• **INFORMATION PROVIDED**
==========

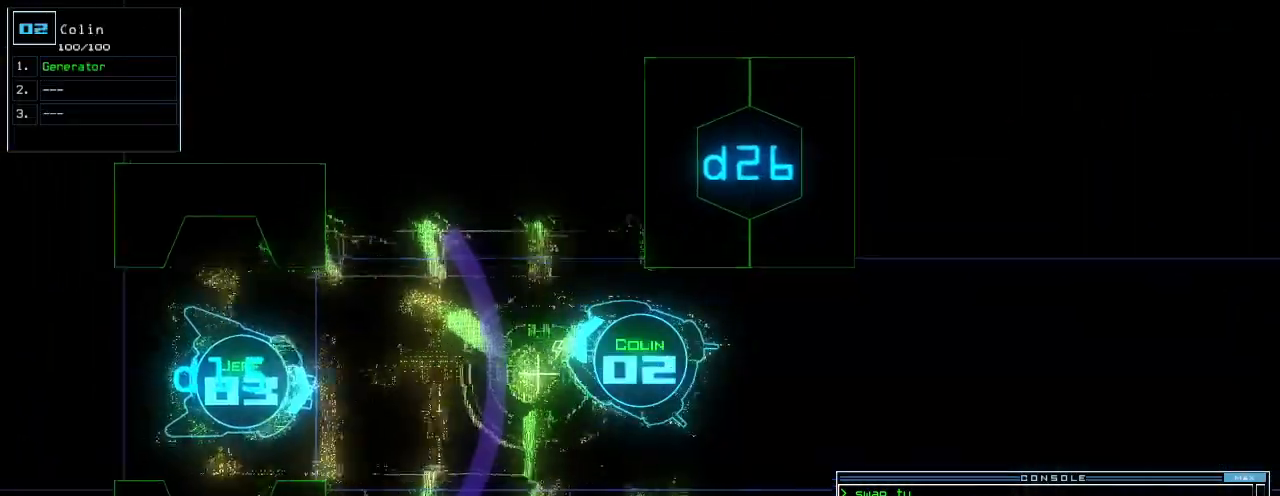
{"keys": ["3", "up"], "events": [[220, "right", "down"], [300, "right", "up"], [480, "3", "down"]]}
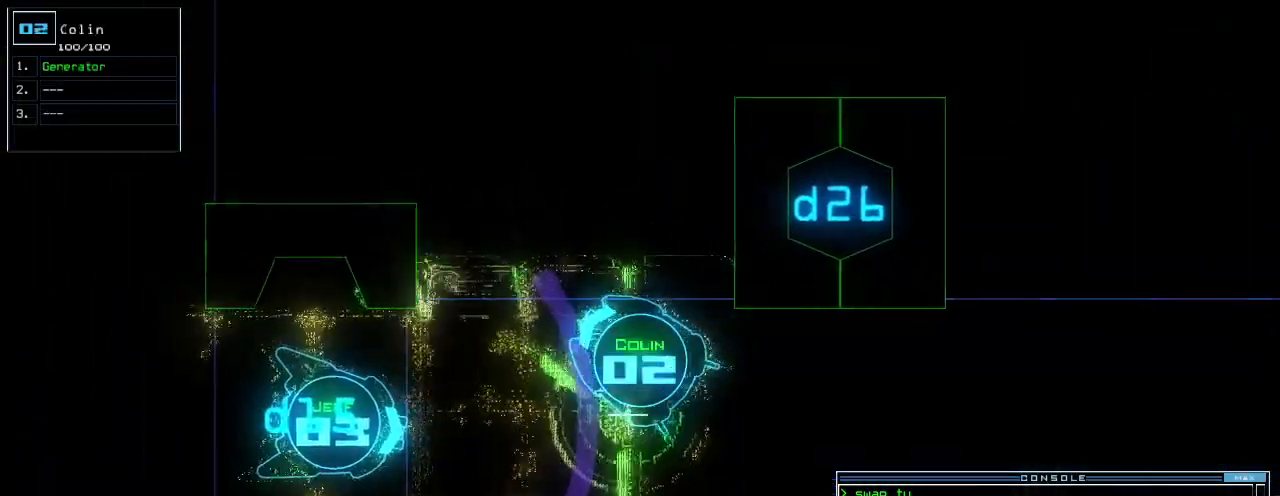
{"keys": ["up"], "events": [[20, "3", "up"]]}
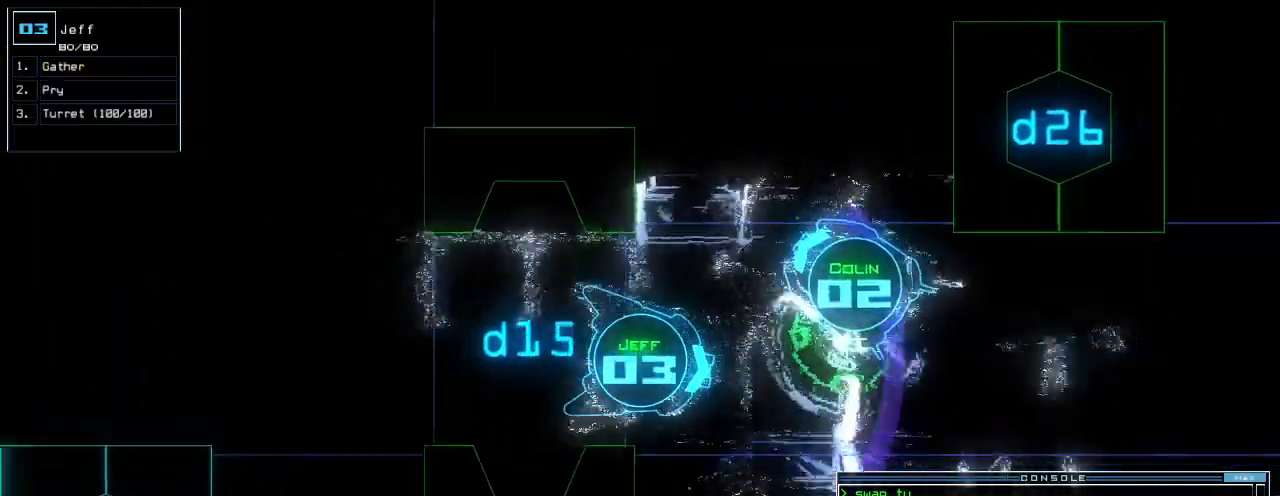
{"keys": ["up"]}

==========

• **WHAT THE TASK REQUIRES**
Once the lines containing "events" in the data above are counted, give the total by itself.

• **OUTPUT**
2